● WHAT YOU NEED TO DO: Down to the last line below, repeat the entries word for word and drop the pictures.

● RECORDS FOR PROCESSING:
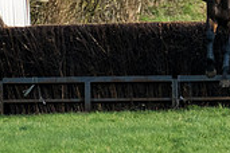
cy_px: 0
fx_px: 12828
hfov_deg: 1.0
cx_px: 370
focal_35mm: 2008
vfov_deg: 0.7
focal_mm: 206
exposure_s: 1/1600
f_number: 4
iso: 400
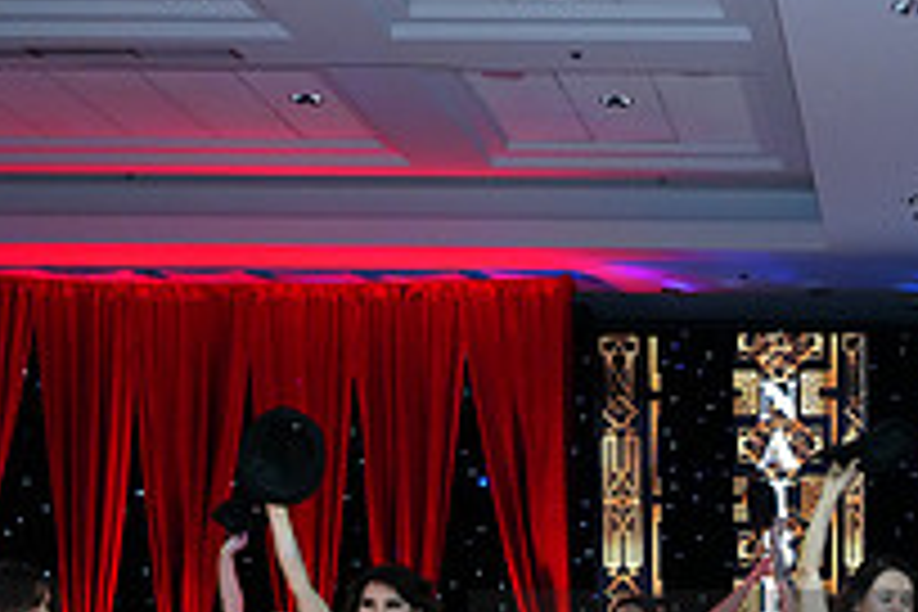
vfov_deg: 17.7
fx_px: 1887
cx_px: 958
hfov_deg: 25.7
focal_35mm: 74
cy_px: 709
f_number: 4.5
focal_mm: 26
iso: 3200
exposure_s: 1/250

● WRITTEN SOLUTION:
cy_px: 0
fx_px: 12828
hfov_deg: 1.0
cx_px: 370
focal_35mm: 2008
vfov_deg: 0.7
focal_mm: 206
exposure_s: 1/1600
f_number: 4
iso: 400
vfov_deg: 17.7
fx_px: 1887
cx_px: 958
hfov_deg: 25.7
focal_35mm: 74
cy_px: 709
f_number: 4.5
focal_mm: 26
iso: 3200
exposure_s: 1/250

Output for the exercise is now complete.